The 5-year overall survival rate was 40.8% for the chemotherapy arm and 40.9% for the chemoradiotherapy arm (P = .99); median overall survival was 3.5 years and 3.3 years, respectively. The 5-year progression-free survival rate was also similar between the two arms, 38.5% for chemotherapy and 39.5% for chemoradiotherapy (P = .99); median progression-free survival was 2.3 years and 2.5 years.

Postoperative toxicity was primarily hematologic; 34% of patients in the chemotherapy arm and 4% in the chemoradiotherapy arm reported grade 3/4 neutropenia, and 2% in each arm had febrile neutropenia. Grade 3 or higher gastrointestinal events included anorexia, nausea, fatigue, diarrhea, and vomiting.
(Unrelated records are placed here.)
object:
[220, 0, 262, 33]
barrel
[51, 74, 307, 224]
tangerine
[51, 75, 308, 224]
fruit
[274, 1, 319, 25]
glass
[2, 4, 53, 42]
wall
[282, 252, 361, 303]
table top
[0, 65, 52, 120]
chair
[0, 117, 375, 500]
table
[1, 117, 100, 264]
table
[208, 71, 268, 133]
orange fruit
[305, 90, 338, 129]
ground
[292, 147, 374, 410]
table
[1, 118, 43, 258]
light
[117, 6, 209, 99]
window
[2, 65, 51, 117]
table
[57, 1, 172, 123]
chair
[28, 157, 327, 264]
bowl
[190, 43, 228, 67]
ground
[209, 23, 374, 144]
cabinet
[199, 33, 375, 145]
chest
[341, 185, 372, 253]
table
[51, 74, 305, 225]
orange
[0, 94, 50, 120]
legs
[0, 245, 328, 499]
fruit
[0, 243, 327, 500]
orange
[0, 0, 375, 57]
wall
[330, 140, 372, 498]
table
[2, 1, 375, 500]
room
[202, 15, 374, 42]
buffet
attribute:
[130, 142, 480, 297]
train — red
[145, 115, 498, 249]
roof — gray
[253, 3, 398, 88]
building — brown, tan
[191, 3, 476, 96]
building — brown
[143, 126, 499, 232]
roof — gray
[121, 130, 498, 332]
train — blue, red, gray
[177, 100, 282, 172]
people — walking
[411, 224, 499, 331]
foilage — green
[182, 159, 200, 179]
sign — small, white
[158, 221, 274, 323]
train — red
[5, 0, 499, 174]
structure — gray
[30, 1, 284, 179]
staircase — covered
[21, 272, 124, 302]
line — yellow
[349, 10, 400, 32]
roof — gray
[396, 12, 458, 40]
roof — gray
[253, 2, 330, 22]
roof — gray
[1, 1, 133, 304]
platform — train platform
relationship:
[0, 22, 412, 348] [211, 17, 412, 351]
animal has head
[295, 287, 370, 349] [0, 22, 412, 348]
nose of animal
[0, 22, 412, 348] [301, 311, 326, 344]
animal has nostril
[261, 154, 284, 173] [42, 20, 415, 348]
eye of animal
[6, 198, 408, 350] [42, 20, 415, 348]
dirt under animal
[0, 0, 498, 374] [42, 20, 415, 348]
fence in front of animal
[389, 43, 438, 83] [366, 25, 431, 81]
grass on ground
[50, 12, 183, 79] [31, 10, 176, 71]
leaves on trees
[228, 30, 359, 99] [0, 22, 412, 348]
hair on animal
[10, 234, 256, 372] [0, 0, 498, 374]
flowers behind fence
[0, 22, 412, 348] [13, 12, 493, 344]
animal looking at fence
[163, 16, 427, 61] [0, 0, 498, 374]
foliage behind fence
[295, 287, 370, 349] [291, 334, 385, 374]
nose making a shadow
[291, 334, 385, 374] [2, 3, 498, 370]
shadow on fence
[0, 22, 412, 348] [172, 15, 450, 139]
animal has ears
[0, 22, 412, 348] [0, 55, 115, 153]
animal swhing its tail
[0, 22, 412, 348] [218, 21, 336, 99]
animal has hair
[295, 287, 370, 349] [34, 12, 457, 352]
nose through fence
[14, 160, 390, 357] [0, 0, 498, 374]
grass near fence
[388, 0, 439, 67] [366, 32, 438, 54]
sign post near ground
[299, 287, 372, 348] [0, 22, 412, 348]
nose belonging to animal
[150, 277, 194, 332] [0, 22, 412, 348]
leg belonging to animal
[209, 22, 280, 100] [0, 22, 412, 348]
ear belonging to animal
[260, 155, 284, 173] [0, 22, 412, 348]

“Based on the currently available data, no advice can be given on the preferred adjuvant strategy,” Dr. Verheij said. “Ongoing analyses may identify treatment benefits in specific subgroups.”

Finally, since less than half of patients could complete full treatment, “more emphasis on preoperative strategies should be considered,” he concluded.



1. Verheij M, Jansen EP, Cats A, et al. A multicenter randomized phase III trial of neo-adjuvant chemotherapy followed by surgery and chemotherapy or by surgery and chemoradiotherapy in resectable gastric cancer: First results from the CRITICS study. Oral presentation at: ASCO 2016 Annual Meeting; June 3-7, 2016; Chicago, IL.